Thursday, March 26, 2009

There is NO band...

Is it a band? What do you call four-ish guys who weekly convene without a clue what sounds their instruments will emit for two glorious hours? Group therapy? No.



Chopping the "re-" off of "rehearsal" since 2005!

Monday, March 23, 2009

Truffles & Trivia

Christ, has it really been three weeks since I threw anything up here? Amazing how life gets in the way of mucking about in cyberspace.

So, in the interest of giving cause to occasionally check this site, here's a handful of memetic tchotchkes - great for ice-breakers or the local pub's quiz night - to tide y'all over under the next batch of big-think claptrap. (Which, I promise, is coming swiftly down the pike. I'm just faffing about with word-choice at this point.)

* * *
Two major plane crashes within twelve hours, the latest in an alarming line of aviationary disasters. My set-theory specialist housemate reassured me that the meager probability of getting in a place crash (around 1 in 4.2 million) is the same whenever I set foot on an aircraft. Of course, he had to go on to explain how compound probability would support my jittery suspicion that, yes, I am more likely to die with each flight I take. Thanks, math!

* * *
Via the always-delightful Things Magazine, here's a remarkable collection of photos that suggests China was more livable amid the early-'80s aftermath of the Gang of Four. Shanghai wasn't always a garbage-strewn clusterfuck? And there was once depth and translucence in the skies over Guangzhou? Scenes of natural splendor uncluttered by artificial lights and souvenir vendors? The mind reels.

Meanwhile, the recent Takanashi Yutaka photography exhibition provided an interesting White Lodge/Black Lodge converse to the above Flickr set. A series of bar interiors - also shot in 1983 - from within the warren of Shinjuku's Golden Gai suggests that relatively little has changed in Tokyo over the past twenty-five years. In claustrophobic bars with thematically unified decor, gel-haired rockers and chain-smoking ojisan mingle with heavily made-up gals sporting vinyl Puma shoulder-bags. Throw a couple of cellphones into the frame and the pics could have been taken last night.


* * *
Okay, I get obsessive about stuff I dig - that's why I bothered watching this hokey preview of Twin Peaks' second season. Remember what it was like in the days before user-generated content and constant connectivity? How quaint Alan Thicke's smug tour-guide persona and ABC's proprietary impassivity seem now... But far more shocking than the presumed lack of media literacy circa 1990 is the very existence of something called Cop Rock. Yeah, that other show mentioned in the opening credits. What, pray tell, is Cop Rock?

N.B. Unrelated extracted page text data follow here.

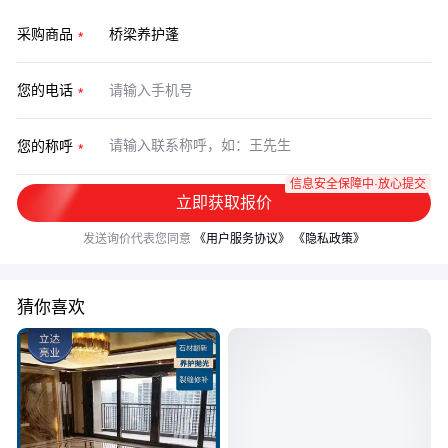
采购商品
您的电话
您的称呼
信息安全保障中·放心提交
立即获取报价
发送询价代表您同意
《用户服务协议》
《隐私政策》
猜你喜欢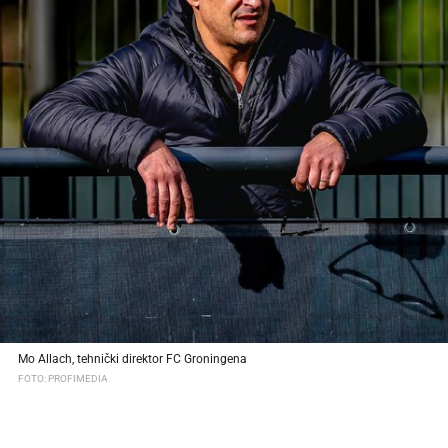
Mo Allach, tehnički direktor FC Groningena
FOTO: PROFIMEDIA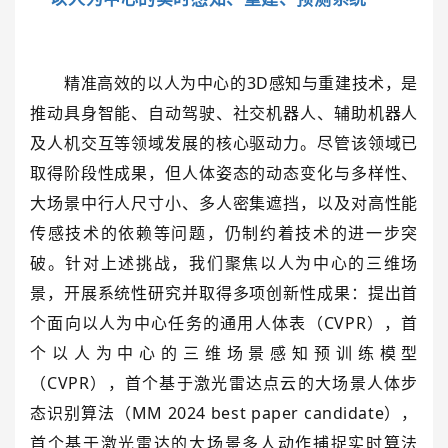
精准高效的以人为中心的3D感知与重建技术，是
推动具身智能、自动驾驶、社交机器人、辅助机器人
及人机交互等领域发展的核心驱动力。尽管该领域已
取得阶段性成果，但人体姿态的动态变化与多样性、
大场景中行人尺寸小、多人密集遮挡，以及对高性能
传感技术的依赖等问题，仍制约着技术的进一步突
破。针对上述挑战，我们聚焦以人为中心的三维场
景，开展系统性研究并取得多项创新性成果：提出首
个面向以人为中心任务的通用人体表（CVPR），首
个以人为中心的三维场景感知预训练模型
（CVPR），首个基于激光雷达点云的大场景人体步
态识别算法（MM 2024 best paper candidate），
首个基于激光雷达的大场景多人动作捕捉实时算法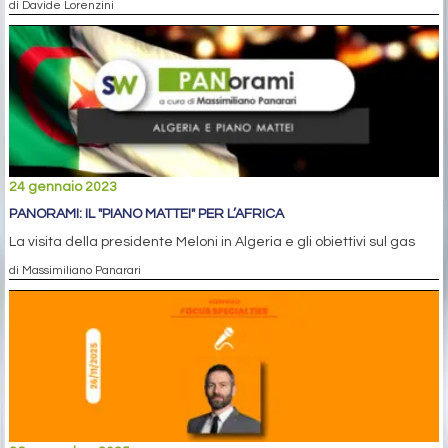
di Davide Lorenzini
24 gennaio 2023
PANORAMI: IL "PIANO MATTEI" PER L’AFRICA
La visita della presidente Meloni in Algeria e gli obiettivi sul gas
di Massimiliano Panarari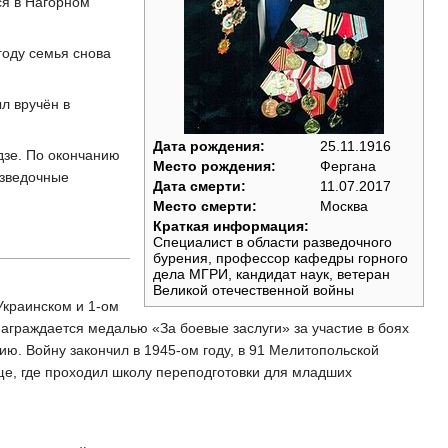
ся в Нагорном
году семья снова
л вручён в
Дата рождения:
25.11.1916
дзе. По окончанию
Место рождения:
Фергана
азведочные
Дата смерти:
11.07.2017
Место смерти:
Москва
Краткая информация:
Специалист в области разведочного
бурения, профессор кафедры горного
дела МГРИ, кандидат наук, ветеран
Великой отечественной войны
Украинском и 1-ом
аграждается медалью «За боевые заслуги» за участие в боях
ю. Войну закончил в 1945-ом году, в 91 Мелитопольской
ще, где проходил школу переподготовки для младших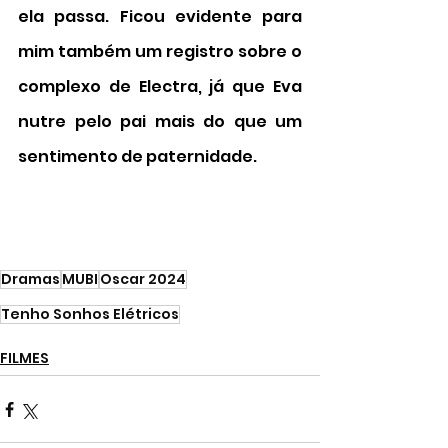
ela passa. Ficou evidente para 
mim também um registro sobre o 
complexo de Electra, já que Eva 
nutre pelo pai mais do que um 
sentimento de paternidade.
Dramas
MUBI
Oscar 2024
Tenho Sonhos Elétricos
FILMES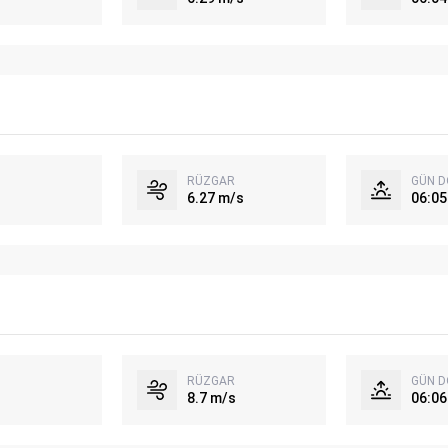
RÜZGAR
GÜN 
6.27 m/s
06:05
RÜZGAR
GÜN 
8.7 m/s
06:06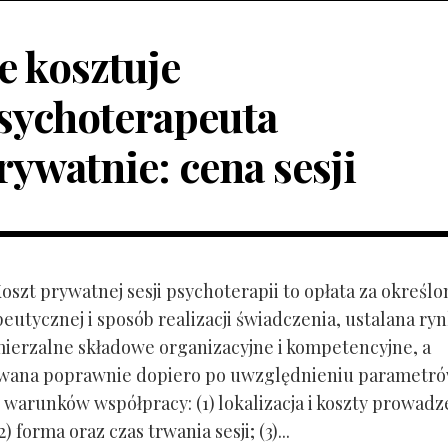
le kosztuje
sychoterapeuta
rywatnie: cena sesji
Koszt prywatnej sesji psychoterapii to opłata za określo
peutycznej i sposób realizacji świadczenia, ustalana r
mierzalne składowe organizacyjne i kompetencyjne, a
owana poprawnie dopiero po uwzględnieniu parametr
 warunków współpracy: (1) lokalizacja i koszty prowadz
) forma oraz czas trwania sesji; (3)...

That's right: from deep within the furrowed grey matter of Steve Bochco, he who cut his teeth on Columbo and achieved nigh-unmatched TV notoriety for creating both Hill Street Blues and NYPD Blue, comes a pre-ironic musical cop show - complete with every embarrassing, epoch-anchored production gag & genre trope the late '80s had to offer! I'll wager that this here li'l ditty (complete with caricatured "negro drug dealers") about how snorting blow is within the constitutional rights of rich white folks is a reasonable indicator of the show's genesis.

No, this is not some tangential sight-gag from the scathingly self-aware 30 Rock; this show happened for real. But then again, I thought Mad Money was a contextual one-liner created by Arrested Development. Goes to show you never can tell...

Sunday, March 01, 2009

Return of the Son of John Smith's Pommade

To bastardise the words of Paul Virilio, the invention of National-Brand Bobby Jindal™ was also the invention of a candidate only conservative Christian grandparents who watch Hee-Haw and The 700 Club in their subleased trailer and love the immigrants who work in the kitchen at the Waffle House would vote for (a demographic that makes about as much sense & wields as much power as, say, Jews For Jesus).

And so, with the grace & synchronicity that has come to define the contemporary GOP, the Republicans loudly shat themselves and began tugging on strangers' collars, asking which head on the hydra major player in the Party of Lincoln they'd vote for if November 2012 is exactly like March 2009.



Yes, ladies & gentlemen, that stiff, spookily hollow-eyed Skull & Bones cardboard-cutout with a defensive temper is back!

I'm glad if only because this brilliant clip from Black20.com will get a bit more mileage.